Micro-metric examples: “DSPT Standards Met since 2023; IG training 98%; zero reportable IG breaches in the last 12 months.”


🧩 Equality, Accessibility & Safety-Netting

IUC contracts emphasise inclusive access and robust safety-netting.

  • Accessible comms — Easy Read; interpreter usage; SMS follow-ups; BSL pathways.
  • Safety-netting scripts — condition-specific prompts; return advice; alternatives (pharmacy/111/UCR).
  • Equity monitoring — performance by IMD decile/ethnicity/age; targeted improvements.

Tender line: “Interpreter use up 31% while median callback time maintained; satisfaction among non-English speakers improved from 82%→92%.”


🧮 Value Messaging That Lands With Evaluators

  • Flow — uplift in hear/see & treat → fewer ED referrals → reduced ambulance conveyance → bed days saved.
  • Safety — RCA loops, prescribing audits, red-flag prompts → fewer incidents and recontacts.
  • Productivity — demand-matched rostering and skill-mix → lower cost per contact without quality loss.
  • Transparency — dashboards and joint audits → lower commissioner oversight burden.

Closing line example: “Integrated navigation saves 7–11 ambulance conveyances per 1,000 calls while maintaining recontact below 3%.”

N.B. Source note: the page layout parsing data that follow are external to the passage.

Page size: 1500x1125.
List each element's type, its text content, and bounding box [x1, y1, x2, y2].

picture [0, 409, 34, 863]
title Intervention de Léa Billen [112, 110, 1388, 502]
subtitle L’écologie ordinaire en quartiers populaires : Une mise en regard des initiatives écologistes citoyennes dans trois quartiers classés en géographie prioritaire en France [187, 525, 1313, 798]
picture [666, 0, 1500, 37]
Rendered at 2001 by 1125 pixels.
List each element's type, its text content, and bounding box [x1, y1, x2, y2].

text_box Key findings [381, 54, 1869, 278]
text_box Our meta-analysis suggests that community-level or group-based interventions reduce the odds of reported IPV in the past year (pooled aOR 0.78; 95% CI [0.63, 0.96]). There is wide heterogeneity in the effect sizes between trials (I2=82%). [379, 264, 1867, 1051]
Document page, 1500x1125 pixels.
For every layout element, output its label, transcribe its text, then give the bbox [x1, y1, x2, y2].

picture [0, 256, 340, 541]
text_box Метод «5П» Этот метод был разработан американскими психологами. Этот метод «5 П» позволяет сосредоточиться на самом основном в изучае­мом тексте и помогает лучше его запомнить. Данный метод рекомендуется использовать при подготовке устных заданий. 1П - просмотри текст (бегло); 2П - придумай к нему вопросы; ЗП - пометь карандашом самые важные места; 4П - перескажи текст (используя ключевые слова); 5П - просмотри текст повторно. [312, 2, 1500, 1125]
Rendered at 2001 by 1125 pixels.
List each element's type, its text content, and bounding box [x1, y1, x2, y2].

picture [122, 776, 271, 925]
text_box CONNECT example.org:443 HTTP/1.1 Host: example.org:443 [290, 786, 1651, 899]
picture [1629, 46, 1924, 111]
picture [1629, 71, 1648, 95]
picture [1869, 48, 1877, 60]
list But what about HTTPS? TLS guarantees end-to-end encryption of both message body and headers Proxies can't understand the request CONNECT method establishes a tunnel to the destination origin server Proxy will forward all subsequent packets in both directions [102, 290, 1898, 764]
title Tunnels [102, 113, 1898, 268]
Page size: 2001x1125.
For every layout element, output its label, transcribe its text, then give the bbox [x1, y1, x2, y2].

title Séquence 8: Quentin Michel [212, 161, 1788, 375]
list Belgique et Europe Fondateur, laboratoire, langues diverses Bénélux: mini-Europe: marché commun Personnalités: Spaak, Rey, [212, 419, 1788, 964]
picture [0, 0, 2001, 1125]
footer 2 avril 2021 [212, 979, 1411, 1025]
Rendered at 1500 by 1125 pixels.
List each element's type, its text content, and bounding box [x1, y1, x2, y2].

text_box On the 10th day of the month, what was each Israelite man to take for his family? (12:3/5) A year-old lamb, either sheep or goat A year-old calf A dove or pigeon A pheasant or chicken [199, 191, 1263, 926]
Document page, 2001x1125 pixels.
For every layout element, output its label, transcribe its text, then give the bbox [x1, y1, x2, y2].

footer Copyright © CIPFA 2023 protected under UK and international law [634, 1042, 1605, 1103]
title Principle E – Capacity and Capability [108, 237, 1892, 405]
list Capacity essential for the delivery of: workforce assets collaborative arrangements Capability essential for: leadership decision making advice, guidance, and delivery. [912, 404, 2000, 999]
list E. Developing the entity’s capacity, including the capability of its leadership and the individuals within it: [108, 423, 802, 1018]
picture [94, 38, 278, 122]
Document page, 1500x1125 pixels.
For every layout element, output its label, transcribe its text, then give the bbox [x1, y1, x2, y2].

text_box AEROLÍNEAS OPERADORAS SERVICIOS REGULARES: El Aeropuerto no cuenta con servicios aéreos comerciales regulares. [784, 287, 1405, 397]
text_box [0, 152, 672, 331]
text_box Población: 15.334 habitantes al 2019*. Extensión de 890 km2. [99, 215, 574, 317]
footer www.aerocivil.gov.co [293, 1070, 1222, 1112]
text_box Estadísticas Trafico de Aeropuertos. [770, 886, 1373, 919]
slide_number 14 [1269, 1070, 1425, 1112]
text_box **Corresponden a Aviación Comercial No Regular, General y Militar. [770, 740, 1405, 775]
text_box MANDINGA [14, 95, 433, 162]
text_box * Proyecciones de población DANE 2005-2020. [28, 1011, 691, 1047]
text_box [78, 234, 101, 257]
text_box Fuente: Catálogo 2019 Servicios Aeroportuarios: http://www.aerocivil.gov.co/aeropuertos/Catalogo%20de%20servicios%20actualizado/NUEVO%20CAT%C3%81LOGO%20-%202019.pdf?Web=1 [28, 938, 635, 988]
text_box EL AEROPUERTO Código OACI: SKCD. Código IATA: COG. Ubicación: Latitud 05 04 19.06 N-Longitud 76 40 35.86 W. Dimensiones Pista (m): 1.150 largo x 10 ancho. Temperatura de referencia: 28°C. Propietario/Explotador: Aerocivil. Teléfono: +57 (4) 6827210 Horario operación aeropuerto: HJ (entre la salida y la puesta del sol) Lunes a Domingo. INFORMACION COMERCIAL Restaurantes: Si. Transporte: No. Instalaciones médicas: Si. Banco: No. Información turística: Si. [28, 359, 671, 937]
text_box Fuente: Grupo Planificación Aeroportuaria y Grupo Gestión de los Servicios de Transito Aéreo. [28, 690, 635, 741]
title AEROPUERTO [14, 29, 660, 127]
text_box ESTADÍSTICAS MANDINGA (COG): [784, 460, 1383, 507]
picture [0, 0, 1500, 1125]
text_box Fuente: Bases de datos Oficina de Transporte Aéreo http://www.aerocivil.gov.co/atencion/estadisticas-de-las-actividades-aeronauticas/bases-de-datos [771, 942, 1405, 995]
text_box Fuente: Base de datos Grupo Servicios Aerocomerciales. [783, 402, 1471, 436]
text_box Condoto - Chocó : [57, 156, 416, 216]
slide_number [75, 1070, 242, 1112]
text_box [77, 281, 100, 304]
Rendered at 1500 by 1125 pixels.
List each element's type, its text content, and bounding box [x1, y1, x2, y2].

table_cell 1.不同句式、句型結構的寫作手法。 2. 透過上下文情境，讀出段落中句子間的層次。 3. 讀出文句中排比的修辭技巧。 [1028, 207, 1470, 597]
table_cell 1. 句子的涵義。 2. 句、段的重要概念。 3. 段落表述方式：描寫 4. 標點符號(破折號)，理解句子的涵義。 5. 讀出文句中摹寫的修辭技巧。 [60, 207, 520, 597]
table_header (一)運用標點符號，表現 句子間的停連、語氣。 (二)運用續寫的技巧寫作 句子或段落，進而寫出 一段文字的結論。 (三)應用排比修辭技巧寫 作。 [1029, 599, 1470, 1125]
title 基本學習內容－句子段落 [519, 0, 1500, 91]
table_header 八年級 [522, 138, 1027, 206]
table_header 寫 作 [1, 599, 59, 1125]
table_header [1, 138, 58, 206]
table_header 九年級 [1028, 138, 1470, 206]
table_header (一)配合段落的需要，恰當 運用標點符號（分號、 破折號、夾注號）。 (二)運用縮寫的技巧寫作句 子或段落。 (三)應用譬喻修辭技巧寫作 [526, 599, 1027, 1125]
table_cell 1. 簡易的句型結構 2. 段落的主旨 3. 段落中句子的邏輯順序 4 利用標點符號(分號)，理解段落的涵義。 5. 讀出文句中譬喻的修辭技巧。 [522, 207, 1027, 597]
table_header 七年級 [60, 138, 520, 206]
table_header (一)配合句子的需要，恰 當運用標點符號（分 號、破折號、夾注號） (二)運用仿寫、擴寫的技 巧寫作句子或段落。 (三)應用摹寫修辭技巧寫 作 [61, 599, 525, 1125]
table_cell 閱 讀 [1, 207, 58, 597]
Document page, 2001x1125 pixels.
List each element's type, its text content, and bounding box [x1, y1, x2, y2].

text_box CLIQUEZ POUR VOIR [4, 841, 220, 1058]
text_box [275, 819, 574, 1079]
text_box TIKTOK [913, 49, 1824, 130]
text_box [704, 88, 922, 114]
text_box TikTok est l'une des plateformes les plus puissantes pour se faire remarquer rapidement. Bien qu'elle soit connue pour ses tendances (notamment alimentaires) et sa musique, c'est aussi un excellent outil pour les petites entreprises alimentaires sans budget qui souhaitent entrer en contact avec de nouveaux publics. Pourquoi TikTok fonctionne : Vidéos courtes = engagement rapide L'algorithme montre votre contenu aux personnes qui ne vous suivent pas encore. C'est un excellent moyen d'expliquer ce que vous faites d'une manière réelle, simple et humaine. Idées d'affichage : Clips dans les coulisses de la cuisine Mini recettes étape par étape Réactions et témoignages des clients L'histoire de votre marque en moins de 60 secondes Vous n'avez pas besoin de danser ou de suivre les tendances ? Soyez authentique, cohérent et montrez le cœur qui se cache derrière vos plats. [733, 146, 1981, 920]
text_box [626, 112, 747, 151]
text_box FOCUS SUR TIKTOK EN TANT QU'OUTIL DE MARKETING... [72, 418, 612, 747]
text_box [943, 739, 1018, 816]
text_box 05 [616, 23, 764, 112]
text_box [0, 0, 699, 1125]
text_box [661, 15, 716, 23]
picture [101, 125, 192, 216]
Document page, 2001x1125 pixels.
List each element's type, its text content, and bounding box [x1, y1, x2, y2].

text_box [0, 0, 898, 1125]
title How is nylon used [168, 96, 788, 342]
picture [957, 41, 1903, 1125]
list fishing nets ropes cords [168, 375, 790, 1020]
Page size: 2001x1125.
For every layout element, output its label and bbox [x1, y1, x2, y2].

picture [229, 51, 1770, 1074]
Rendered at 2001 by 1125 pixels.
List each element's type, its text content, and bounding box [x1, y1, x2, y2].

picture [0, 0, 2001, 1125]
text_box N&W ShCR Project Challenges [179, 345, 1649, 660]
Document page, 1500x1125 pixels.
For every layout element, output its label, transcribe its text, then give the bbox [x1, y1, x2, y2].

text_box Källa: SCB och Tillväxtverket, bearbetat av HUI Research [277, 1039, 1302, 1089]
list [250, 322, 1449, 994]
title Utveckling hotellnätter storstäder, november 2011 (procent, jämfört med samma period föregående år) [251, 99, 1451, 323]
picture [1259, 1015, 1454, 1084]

🧰 Reusable Assets You Can Drop Into IUC Bids

  • Urgent Care Clinical Governance Strategy — escalation maps, RCA templates, audit calendar.
  • Digital & IG Pack — DSPT statement, IG roles, NHSmail/screens, DSAs.
  • Workforce Matrix — hour-by-hour staffing, supervision cadence, competency sign-offs.
  • Quality Dashboard — access, safety, experience, equity; quarter-on-quarter commentary.

🧠 Common Pitfalls (and Swift Fixes)

  • Promising fast access without capacity maths. ✔ Include demand curves and hour-by-hour rota logic.
  • Listing software without outcomes. ✔ Add the improvement metric (for example, “–42% MAR errors after eMAR”).
  • Policy dumps with no practice. ✔ Show one RCA example → learning → action closed.
  • Weak equity detail. ✔ Evidence interpreter use, accessible formats, and performance by IMD decile.
  • No handover rigour. ✔ Include SBAR handover template and safety-net script.

🧭 Key Takeaways

  • 🏥 IUC bids are won on safe access at speed, digital assurance and measurable system impact.
  • 📊 Keep KPIs tight — time-to-contact, hear/see & treat, ED diversion, recontact, incidents per 1,000 contacts.
  • ⚙️ Rotas and skill-mix must match the demand curve, with supervision baked in.
  • 💻 Interoperability (DoS/111/CAS, clinical systems, NHSmail) is a major differentiator.
  • 🤝 Show partnership with UCR, pharmacy, ED and same-day hubs through joint audits and data.